Zizi’s study focusses on trending topics on Twitter; she picked a number of trending topics to gather some 1,700 tweets for further analysis of performative elements. This measured the magnitude of performance (the scale and scope of performance), the presence of play, and the different strategies of play being employed (playing with convention, exaggeration, fragmentation, repetition, and incomplete movements), as well as general content characteristics, themes, and redundancy.

What shape does the performance of the self take, then? How do they balance publicity, privacy, and sociality? In the first place, 80% of the tweets contained no @reply mentions or comments, only the hashtag – the self was front and centre, even if it was an overt attempt to communicate. The most popular strategy for play was reordering (of grammatical rules, syntax, spelling, convention, etc.). The magnitude of performance and the degree of playfulness were inversely related, as it turned out.

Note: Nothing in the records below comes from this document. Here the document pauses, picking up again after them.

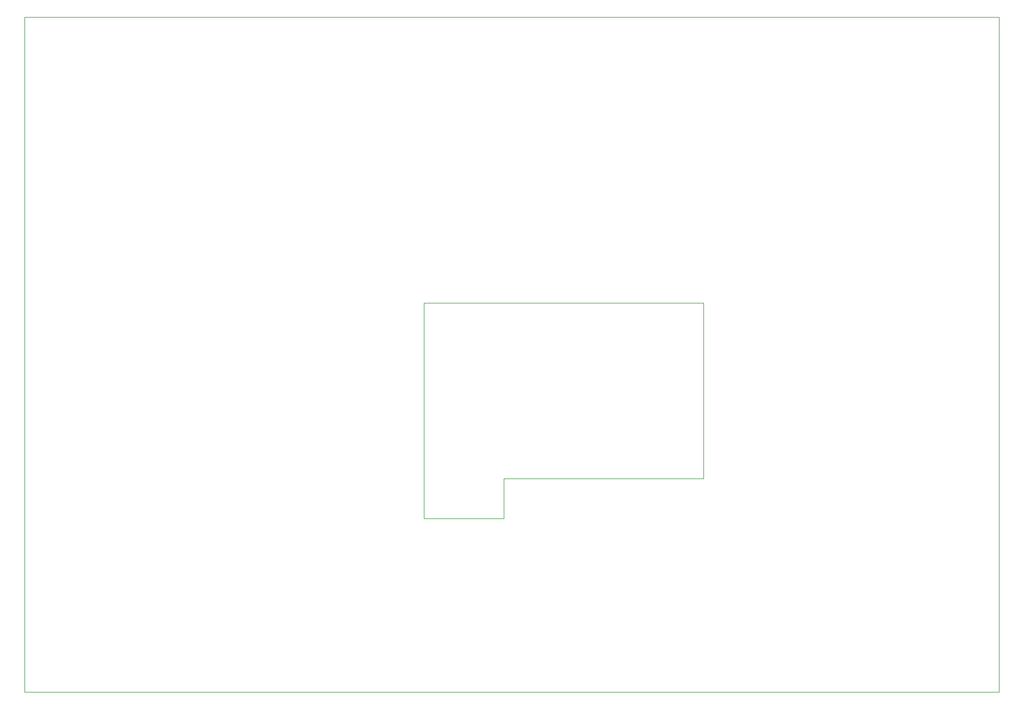
<source format=gbr>
G04 (created by PCBNEW (2013-07-07 BZR 4022)-stable) date 6/15/2016 8:06:16 PM*
%MOIN*%
G04 Gerber Fmt 3.4, Leading zero omitted, Abs format*
%FSLAX34Y34*%
G01*
G70*
G90*
G04 APERTURE LIST*
%ADD10C,0.00590551*%
%ADD11C,0.00393701*%
G04 APERTURE END LIST*
G54D10*
G54D11*
X53000Y-50150D02*
X54000Y-50150D01*
X48000Y-50600D02*
X48000Y-52650D01*
X53000Y-50600D02*
X53000Y-52650D01*
X84000Y-63500D02*
X84000Y-21250D01*
X23000Y-63500D02*
X84000Y-63500D01*
X23000Y-21250D02*
X23000Y-63500D01*
X84000Y-21250D02*
X23000Y-21250D01*
X53000Y-50650D02*
X53000Y-50150D01*
X48000Y-52650D02*
X53000Y-52650D01*
X48000Y-50150D02*
X48000Y-50650D01*
X65500Y-50150D02*
X54000Y-50150D01*
X65500Y-39150D02*
X65500Y-50150D01*
X65500Y-39150D02*
X48000Y-39150D01*
X48000Y-39150D02*
X48000Y-50150D01*
M02*

</source>
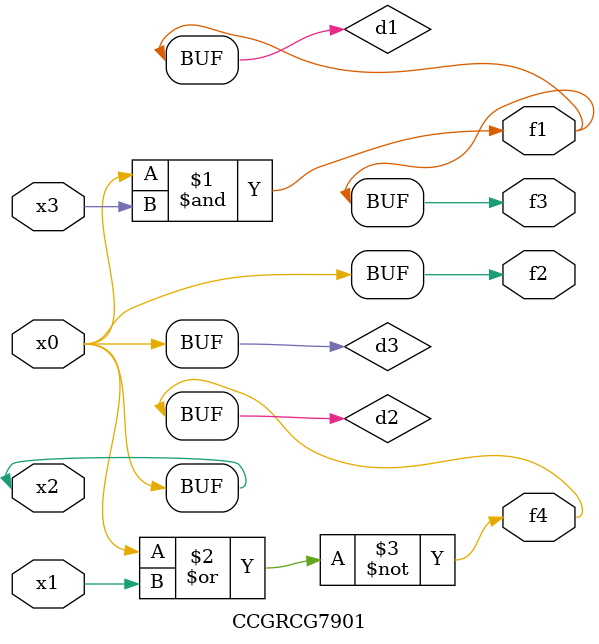
<source format=v>
module CCGRCG7901(
	input x0, x1, x2, x3,
	output f1, f2, f3, f4
);

	wire d1, d2, d3;

	and (d1, x2, x3);
	nor (d2, x0, x1);
	buf (d3, x0, x2);
	assign f1 = d1;
	assign f2 = d3;
	assign f3 = d1;
	assign f4 = d2;
endmodule

</source>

Acting out and ‘as if’ elements were played out through profanity, vulgarity, drama, shock value, and private/public crossovers; depending on topic, this was different across different trending topics, too. Tagging was evident as a performative act; it includes the comment in a particular conversation, but it is also tagging in a graffiti sense: signing a statement and affording it a greater visibility. Affect also played an important role – while there was an appearance of spontaneity, this was a form of deliberate improvisation.

These performative strategies can be thought of as part of the ongoing storytelling of the self; they are a form of emotional release and affect as well; connect with publicity and the everyday; and combine redaction and improvisation to generate theatricality.